Il décida de noyer toutes ses questions dans le travail. Tout devait paraître comme avant. À l’heure du déjeuner, il s’octroya une petite promenade dans un parc, agrémentée d’un sandwich et d’une bouteille d’eau dans les mains. Il avait besoin de marcher, d’observer le monde qui l’entourait, de voir simplement si quelque chose avait changé. Cette pause terminée, il retourna au bureau et se replongea dans son travail sans réfléchir.
Il était 17 heures 30 quand Paul quitta le travail. D’un pas pressé il retourna chez lui. Il regarda les informations à la télévision, prit un dîner rapide, un bol de soupe, un peu de fromage et, pour une fois, alla se coucher avant 21 heures. Cependant, le sommeil ne vint pas, il était trop excité, trop pressé de connaître la suite. Alors, il se leva, alla se servir un verre d’eau et se planta devant le poste de télévision, caressant l’espoir que la fatigue veuille frapper à la porte. Mais point de marchand de sable : il était seulement 22 heures et il ne ressentait pas le besoin de dormir. Quant à la télévision, elle l’ennuyait plus qu’elle ne l’endormait.

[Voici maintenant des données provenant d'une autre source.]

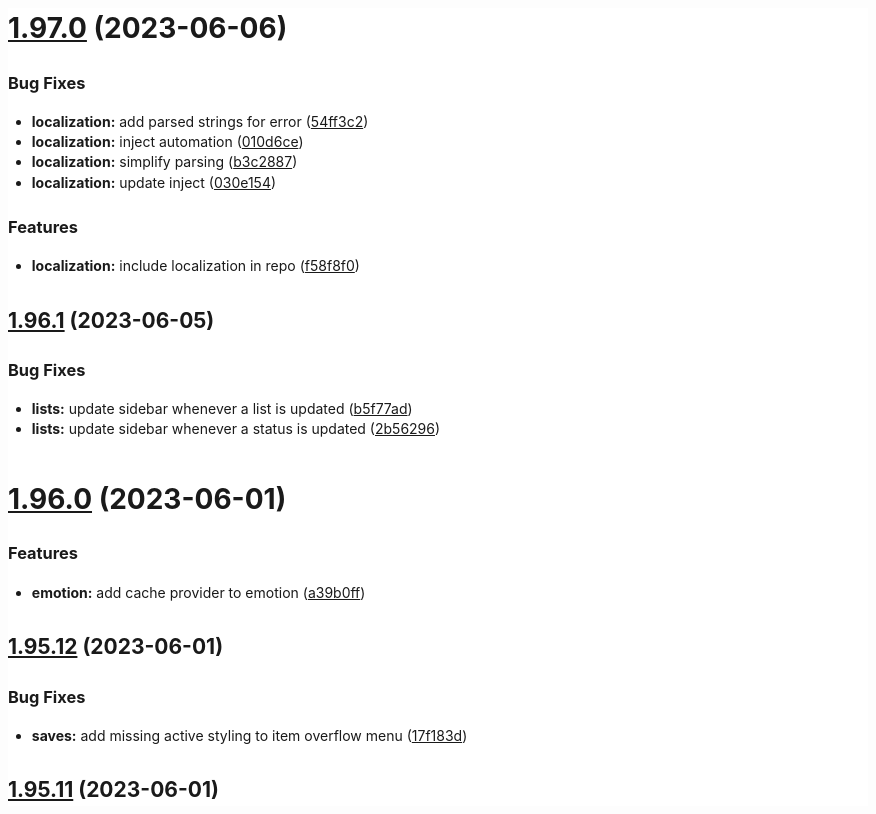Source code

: # [1.97.0](https://github.com/Pocket/web-client/compare/v1.96.1...v1.97.0) (2023-06-06)


### Bug Fixes

* **localization:** add parsed strings for error ([54ff3c2](https://github.com/Pocket/web-client/commit/54ff3c27c6bb48afc104344e49a72535dc869bb9))
* **localization:** inject automation ([010d6ce](https://github.com/Pocket/web-client/commit/010d6ce6e81cf1b16938c36eeb07763b00c52ba6))
* **localization:** simplify parsing ([b3c2887](https://github.com/Pocket/web-client/commit/b3c28874ee9c53c7dfe9353e4538fc21df032224))
* **localization:** update inject ([030e154](https://github.com/Pocket/web-client/commit/030e1547364772c3eb9dd2357e9d1afe65fdf89e))


### Features

* **localization:** include localization in repo ([f58f8f0](https://github.com/Pocket/web-client/commit/f58f8f0458087a7f29aa821388fe4a90826732ff))

## [1.96.1](https://github.com/Pocket/web-client/compare/v1.96.0...v1.96.1) (2023-06-05)


### Bug Fixes

* **lists:** update sidebar whenever a list is updated ([b5f77ad](https://github.com/Pocket/web-client/commit/b5f77ad7d319dda036e800c91b62c6a5bb3c7439))
* **lists:** update sidebar whenever a status is updated ([2b56296](https://github.com/Pocket/web-client/commit/2b56296650bd861265582b166458279d13b9eb86))

# [1.96.0](https://github.com/Pocket/web-client/compare/v1.95.12...v1.96.0) (2023-06-01)


### Features

* **emotion:** add cache provider to emotion ([a39b0ff](https://github.com/Pocket/web-client/commit/a39b0fffb8bb92f8d4917af1dace04c791308eb9))

## [1.95.12](https://github.com/Pocket/web-client/compare/v1.95.11...v1.95.12) (2023-06-01)


### Bug Fixes

* **saves:** add missing active styling to item overflow menu ([17f183d](https://github.com/Pocket/web-client/commit/17f183dcc6c0fb6ce751c6f7609b30d796725a5a))

## [1.95.11](https://github.com/Pocket/web-client/compare/v1.95.10...v1.95.11) (2023-06-01)

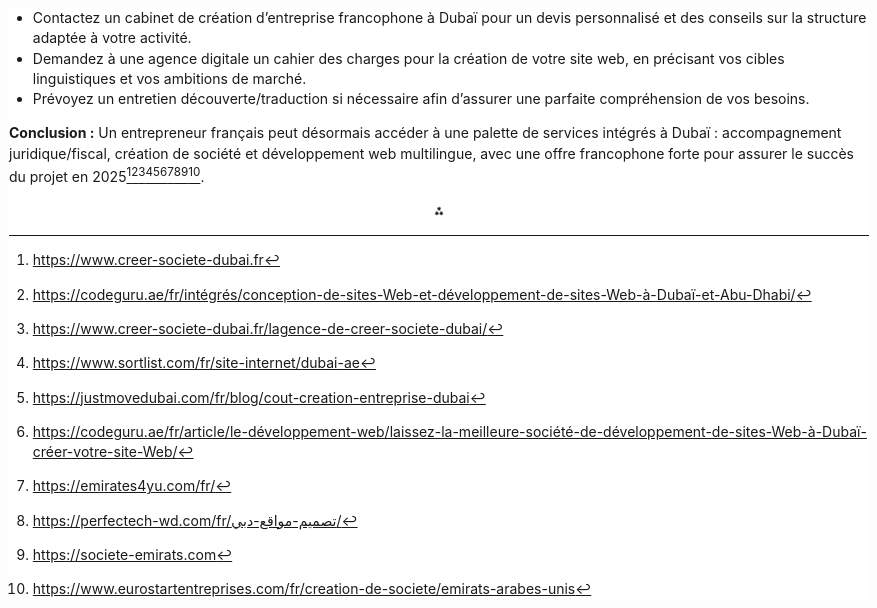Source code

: - Contactez un cabinet de création d’entreprise francophone à Dubaï pour un devis personnalisé et des conseils sur la structure adaptée à votre activité.
- Demandez à une agence digitale un cahier des charges pour la création de votre site web, en précisant vos cibles linguistiques et vos ambitions de marché.
- Prévoyez un entretien découverte/traduction si nécessaire afin d’assurer une parfaite compréhension de vos besoins.

**Conclusion :**
Un entrepreneur français peut désormais accéder à une palette de services intégrés à Dubaï : accompagnement juridique/fiscal, création de société et développement web multilingue, avec une offre francophone forte pour assurer le succès du projet en 2025[^3_1][^3_6][^3_2][^3_8][^3_10][^3_7][^3_3][^3_9][^3_4][^3_5].

<div style="text-align: center">⁂</div>

[^3_1]: https://www.creer-societe-dubai.fr

[^3_2]: https://www.creer-societe-dubai.fr/lagence-de-creer-societe-dubai/

[^3_3]: https://emirates4yu.com/fr/

[^3_4]: https://societe-emirats.com

[^3_5]: https://www.eurostartentreprises.com/fr/creation-de-societe/emirats-arabes-unis

[^3_6]: https://codeguru.ae/fr/intégrés/conception-de-sites-Web-et-développement-de-sites-Web-à-Dubaï-et-Abu-Dhabi/

[^3_7]: https://codeguru.ae/fr/article/le-développement-web/laissez-la-meilleure-société-de-développement-de-sites-Web-à-Dubaï-créer-votre-site-Web/

[^3_8]: https://www.sortlist.com/fr/site-internet/dubai-ae

[^3_9]: https://perfectech-wd.com/fr/تصميم-مواقع-دبي/

[^3_10]: https://justmovedubai.com/fr/blog/cout-creation-entreprise-dubai

[^3_11]: https://expat-assurance.com/fr/expatriation-dubai/ouvrir-societe-dubai/

[^3_12]: https://istichara-consulting.com/blog/creation-societe-dubai-guide-complet

[^3_13]: https://ceinterim.com/fr/comment-creer-une-entreprise-a-dubai/

[^3_14]: https://www.shuraa.com/fr/how-to-start-a-business-in-dubai-uae/

[^3_15]: https://www.investindubai.gov.ae/fr/business-setup

[^3_16]: https://maj.ae

[^3_17]: https://www.dubai-company-formations.com/fr/

[^3_18]: https://agencies.semrush.com/fr/list/graphic-design/dubai/

[^3_19]: https://www.sortlist.com/fr/web-marketing/dubai-ae

[^3_20]: https://confidence-tech.com/fr/solution-loc/13/dubai



[^1_1]: https://www.emiratessetup.ae/fr/creation-d-entreprise-dubai
[^1_2]: https://www.creer-societe-dubai.fr/tarif-de-la-creation-dune-societe-a-dubai/
[^1_3]: https://www.cyriljarnias.com/creation-societe-etranger/creation-societe-dubai/cout-creation-societe-dubai/
[^1_4]: https://www.icd-fiduciaries.com/creer-une-societe-a-dubai-comparatif-des-prix-et-demarches/
[^1_5]: https://societe-dubai.com/nos-tarifs/tarifs-creation-societe-offshore/
[^1_6]: https://avyanco.com/fr/nouvelles/Combien-coûte-la-création-d'une-entreprise-à-Dubaï/
[^1_7]: https://www.dubaimadame.com/entreprendre-1/ouvrir-une-societe-a-dubai/creer-une-societe-a-dubai
[^1_8]: https://www.offshorecompanycorp.com/bv/fr/company-formation/jurisdiction/united-arab-emirates
[^1_9]: https://www.dubaimadame.com/entreprendre-1/ouvrir-une-societe-a-dubai/creation-de-societes-meet-the-french-expert-en-business-set-up-et-corporate-services-christelle-rouanet-managing-partner-chez-sfm-corporate-services
[^1_10]: https://www.shuraa.com/fr/technical-services-license-in-dubai/
[^2_1]: https://translationindubai.com/copywriting-services
[^2_2]: https://www.sortlist.com/copywriting/dubai-ae
[^2_3]: https://www.abtach.ae/content-copywriting-services/
[^2_4]: https://www.digitalgravity.ae/services/landing-page-design-dubai/
[^2_5]: http://unwrappedmedia.com/property-marketing-services/development/landing-pages/
[^2_6]: https://graylinedigital.com/landing-page-design/
[^2_7]: https://www.upwork.com/hire/landing-pages-freelancers/ae/dubai/
[^2_8]: https://ae.malt.com/s/tags/french-59ca86936e6c295df40aa4b8
[^2_9]: https://alsuntranslation.com/copywriting-dubai/
[^2_10]: https://aundigital.ae/services/copywriting-service-dubai
[^2_11]: https://www.evox.ae/copywriting/
[^2_12]: https://www.translationservices.ae/content-writing-services-in-dubai/
[^2_13]: https://ae.indeed.com/q-french-content-l-dubai-jobs.html
[^2_14]: https://www.webarro.com/ae/landing-page-development/
[^2_15]: https://rightmedia.ae/landing-pages-development/
[^2_16]: https://copywritercollective.com/hire/freelance-copywriters-dubai/
[^2_17]: https://agencies.semrush.com/list/copywriting/dubai/
[^2_18]: https://aundigital.ae/services/landing-page-design
[^2_19]: https://www.translator-dubai.ae/copywriting-services/
[^2_20]: https://entasher.com/uae/s/copy-writing-services/dubai?page=1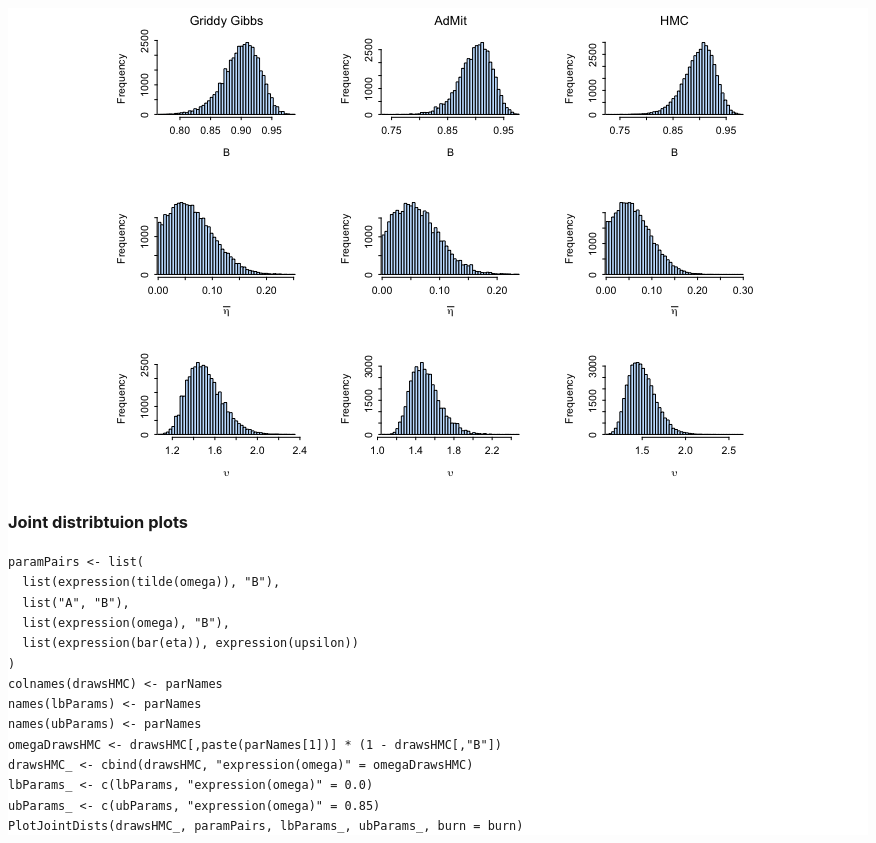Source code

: <img src="bayesgas-mcmccomp_files/figure-markdown_strict/unnamed-chunk-13-1.png" style="display: block; margin: auto;" />

### Joint distribtuion plots

    paramPairs <- list(
      list(expression(tilde(omega)), "B"),
      list("A", "B"),
      list(expression(omega), "B"),
      list(expression(bar(eta)), expression(upsilon))
    )
    colnames(drawsHMC) <- parNames
    names(lbParams) <- parNames
    names(ubParams) <- parNames
    omegaDrawsHMC <- drawsHMC[,paste(parNames[1])] * (1 - drawsHMC[,"B"])
    drawsHMC_ <- cbind(drawsHMC, "expression(omega)" = omegaDrawsHMC)
    lbParams_ <- c(lbParams, "expression(omega)" = 0.0)
    ubParams_ <- c(ubParams, "expression(omega)" = 0.85)
    PlotJointDists(drawsHMC_, paramPairs, lbParams_, ubParams_, burn = burn)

En désespoir de cause, il décida d’aller faire une petite balade. Quelques boutiques étaient encore ouvertes, essentiellement des restaurants, des échoppes chinoises et l’éternel épicier arabe qui vous accueillait en vous offrant un thé à la menthe. Sentant les différentes odeurs de nourriture lui chatouiller les narines, Paul décida d’entrer dans un restaurant kebab où il se laissa tenter par un sandwich à la viande accompagné d’un soda. Il continua sa balade tout en mangeant. L’air était doux et il se sentait bien. Il s’approcha d’un carrefour et, absorbé dans ses pensées, ne fit pas attention à l’homme à la capuche qui le suivait. L’homme s’approcha de lui et sortit un couteau.
— Donne-moi ton fric, bâtard !
Paul, surpris, fit un léger bond en arrière et laissa tomber son sandwich. Pourquoi ne se laissa-t-il pas faire ? Il tenta de pousser son agresseur afin de fuir. Ensuite, tout se passa très vite : d’abord cette lame froide perforant son ventre, puis cette douleur insoutenable et, enfin, la chute et le trou noir, le néant.